§ **TASK REQUIREMENTS**
Every line with "moveTo" in it should be copied from the data.

□ □ □ □

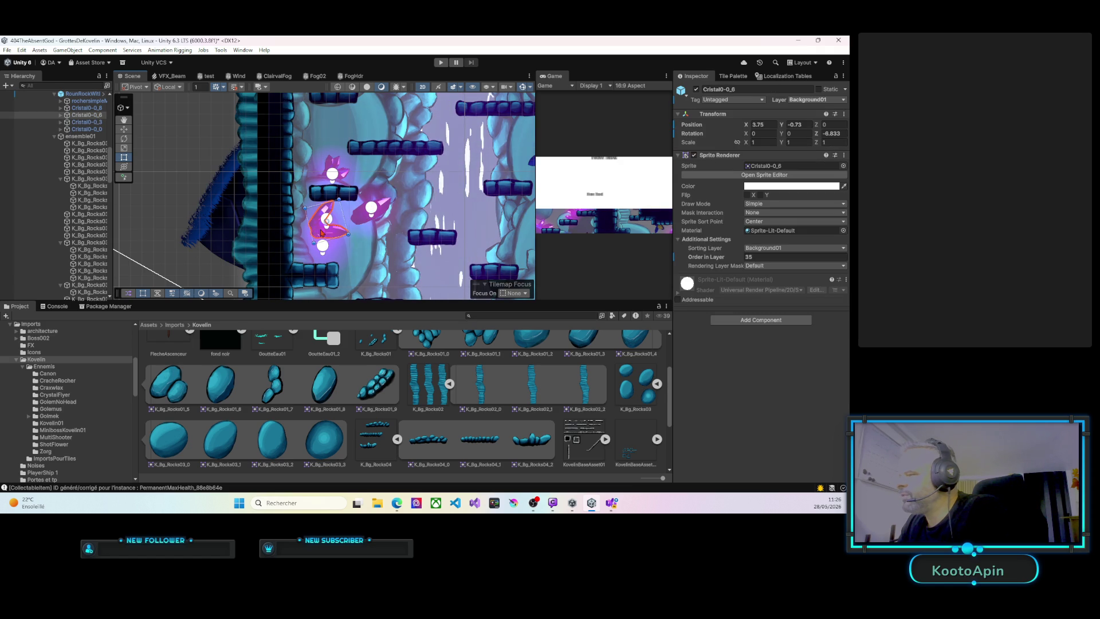
pyautogui.moveTo(320, 233)
pyautogui.mouseDown()
pyautogui.moveTo(368, 264)
pyautogui.moveTo(352, 234)
pyautogui.moveTo(370, 225)
pyautogui.moveTo(369, 262)
pyautogui.mouseUp()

□ □ □ □

§ **REPLY**
pyautogui.moveTo(320, 233)
pyautogui.moveTo(368, 264)
pyautogui.moveTo(352, 234)
pyautogui.moveTo(370, 225)
pyautogui.moveTo(369, 262)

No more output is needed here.